Cyphyer is not really a scripting language. It is difficult to have condition workflows. I suggest separate optimized queries for each scenario, unless they are very similar and can be merged efficiently.

You should add an index to the Id property for the User label, so looking up your given user is fast. The rest of the query is pattern patching.

How do you want to use the organization, so I can add it?

@dana_canzano I understand. Did you mean creating a range index on user and org id ?
Do we have to make explicit changes to cypher queries to utilise these indexes ?

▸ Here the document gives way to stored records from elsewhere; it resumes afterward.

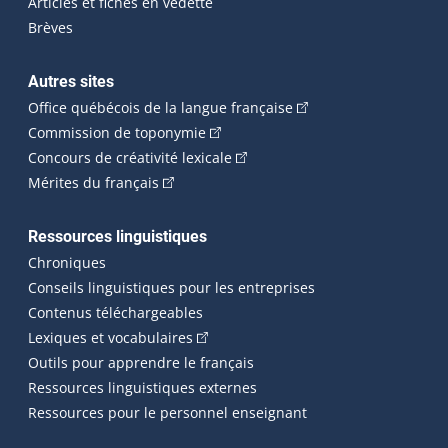
Articles et fiches en vedette
Brèves
Autres sites
(Cet hyperlien externe 
Office québécois de la langue française
(Cet hyperlien externe s'ouvrira dan
Commission de toponymie
(Cet hyperlien externe s'ouvrira
Concours de créativité lexicale
(Cet hyperlien externe s'ouvrira dans une n
Mérites du français
Ressources linguistiques
Chroniques
Conseils linguistiques pour les entreprises
Contenus téléchargeables
(Cet hyperlien externe s'ouvrira dans 
Lexiques et vocabulaires
Outils pour apprendre le français
Ressources linguistiques externes
Ressources pour le personnel enseignant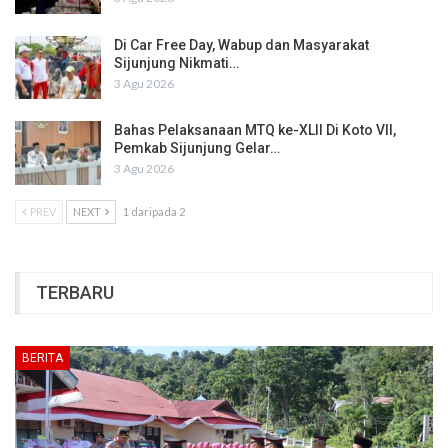
Di Car Free Day, Wabup dan Masyarakat
Sijunjung Nikmati…
3 Agu 2026
Bahas Pelaksanaan MTQ ke-XLII Di Koto VII,
Pemkab Sijunjung Gelar…
3 Agu 2026
PREV
NEXT
1 daripada 2
TERBARU
BERITA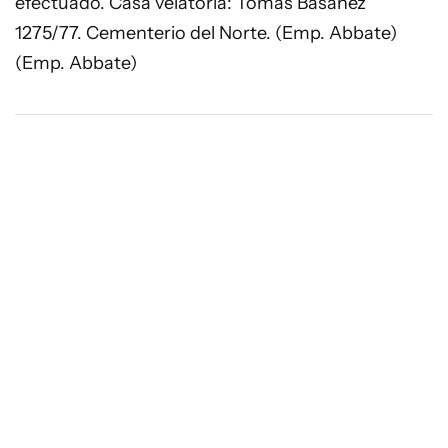
efectuado. Casa velatoria: Tomás Basañez
1275/77. Cementerio del Norte. (Emp. Abbate)
(Emp. Abbate)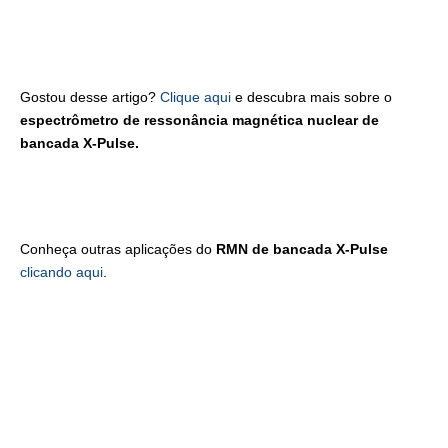
Gostou desse artigo?
Clique aqui
e descubra mais sobre o
espectrômetro de ressonância magnética nuclear de
bancada X-Pulse.
Conheça outras aplicações do
RMN de bancada X-Pulse
clicando aqui
.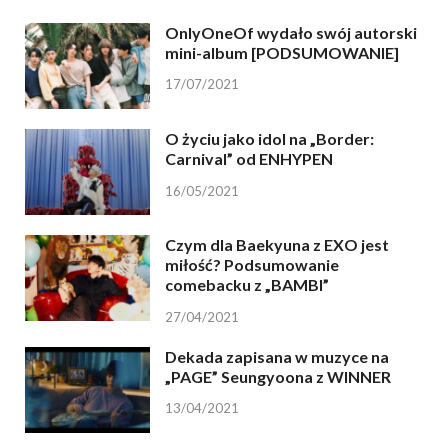
OnlyOneOf wydało swój autorski
mini-album [PODSUMOWANIE]
17/07/2021
O życiu jako idol na „Border:
Carnival” od ENHYPEN
16/05/2021
Czym dla Baekyuna z EXO jest
miłość? Podsumowanie
comebacku z „BAMBI”
27/04/2021
Dekada zapisana w muzyce na
„PAGE” Seungyoona z WINNER
13/04/2021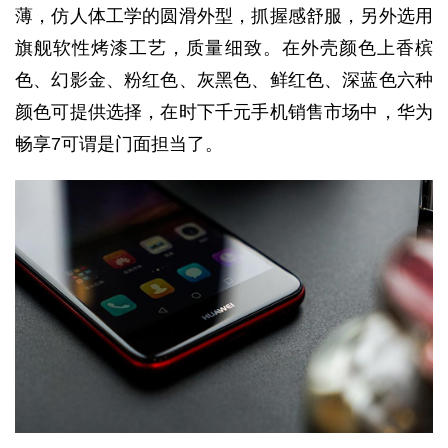
薄，仿人体工学的圆滑外型，抓握感舒服，另外选用
旗舰软性烤漆工艺，质量细致。在外壳颜色上香槟
色、幻影金、粉红色、灰黑色、鲜红色、深蓝色六种
颜色可提供选择，在时下千元手机销售市场中，华为
畅享7可谓是门面担当了。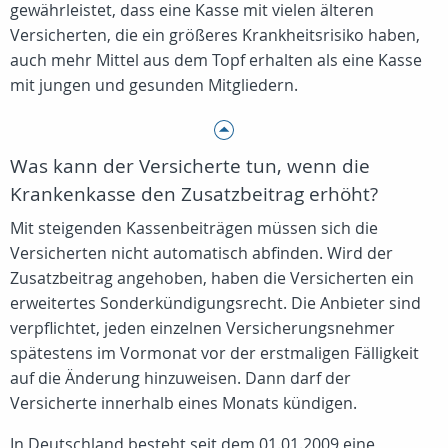
gewährleistet, dass eine Kasse mit vielen älteren
Versicherten, die ein größeres Krankheitsrisiko haben,
auch mehr Mittel aus dem Topf erhalten als eine Kasse
mit jungen und gesunden Mitgliedern.
Was kann der Versicherte tun, wenn die
Krankenkasse den Zusatzbeitrag erhöht?
Mit steigenden Kassenbeiträgen müssen sich die
Versicherten nicht automatisch abfinden. Wird der
Zusatzbeitrag angehoben, haben die Versicherten ein
erweitertes Sonderkündigungsrecht. Die Anbieter sind
verpflichtet, jeden einzelnen Versicherungsnehmer
spätestens im Vormonat vor der erstmaligen Fälligkeit
auf die Änderung hinzuweisen. Dann darf der
Versicherte innerhalb eines Monats kündigen.
In Deutschland besteht seit dem 01.01.2009 eine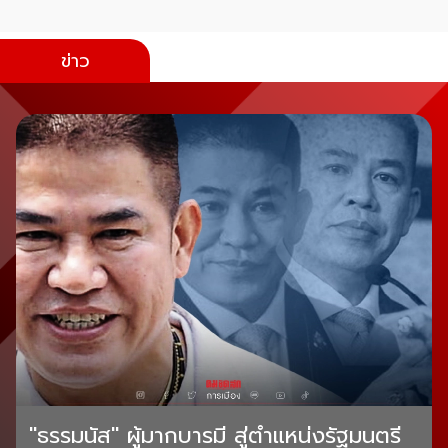
ข่าว
"ธรรมนัส" ผู้มากบารมี สู่ตำแหน่งรัฐมนตรี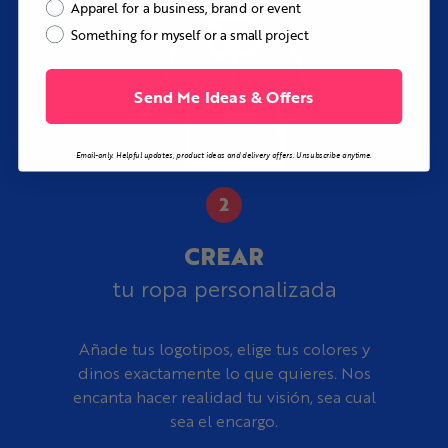
Apparel for a business, brand or event
Something for myself or a small project
Send Me Ideas & Offers
Email-only. Helpful updates, product ideas and delivery offers. Unsubscribe anytime.
CREAR
tu ropa personalizada
Añade tus logotipos, elige tus colores y
dinos exactamente lo que quieres. Nos
encanta hacer realidad tu visión, sea cual
sea el encargo.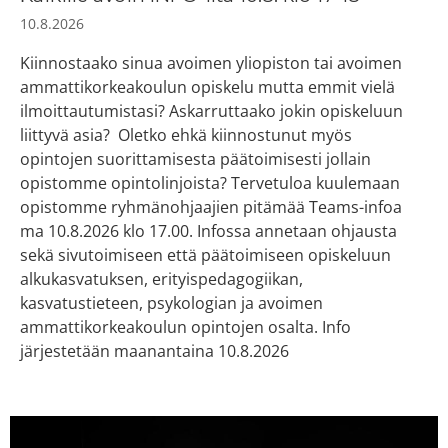
10.8.2026
Kiinnostaako sinua avoimen yliopiston tai avoimen
ammattikorkeakoulun opiskelu mutta emmit vielä
ilmoittautumistasi? Askarruttaako jokin opiskeluun
liittyvä asia? Oletko ehkä kiinnostunut myös
opintojen suorittamisesta päätoimisesti jollain
opistomme opintolinjoista? Tervetuloa kuulemaan
opistomme ryhmänohjaajien pitämää Teams-infoa
ma 10.8.2026 klo 17.00. Infossa annetaan ohjausta
sekä sivutoimiseen että päätoimiseen opiskeluun
alkukasvatuksen, erityispedagogiikan,
kasvatustieteen, psykologian ja avoimen
ammattikorkeakoulun opintojen osalta. Info
järjestetään maanantaina 10.8.2026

CREATE INDEX range_index_user_id FOR (n:User) ON (n.id)

@gunjan.tank.01

yes create an index on :User(id) and :OIrganisation(id) ... i.e. 2 indexes

and the Cypher p[lanner will use an Index, if it is defined, and use it automatically https://neo4j.com/docs/cypher-manual/current/execution-plans/operators/#query-plan-node-index-scan.
This is no different than most traditional RDBMS.

Right. Thank you !
I will add the indexes. We need to do a match for users for users belonging to a particular org.

So, you want the suggested students to also belong to a certain organization?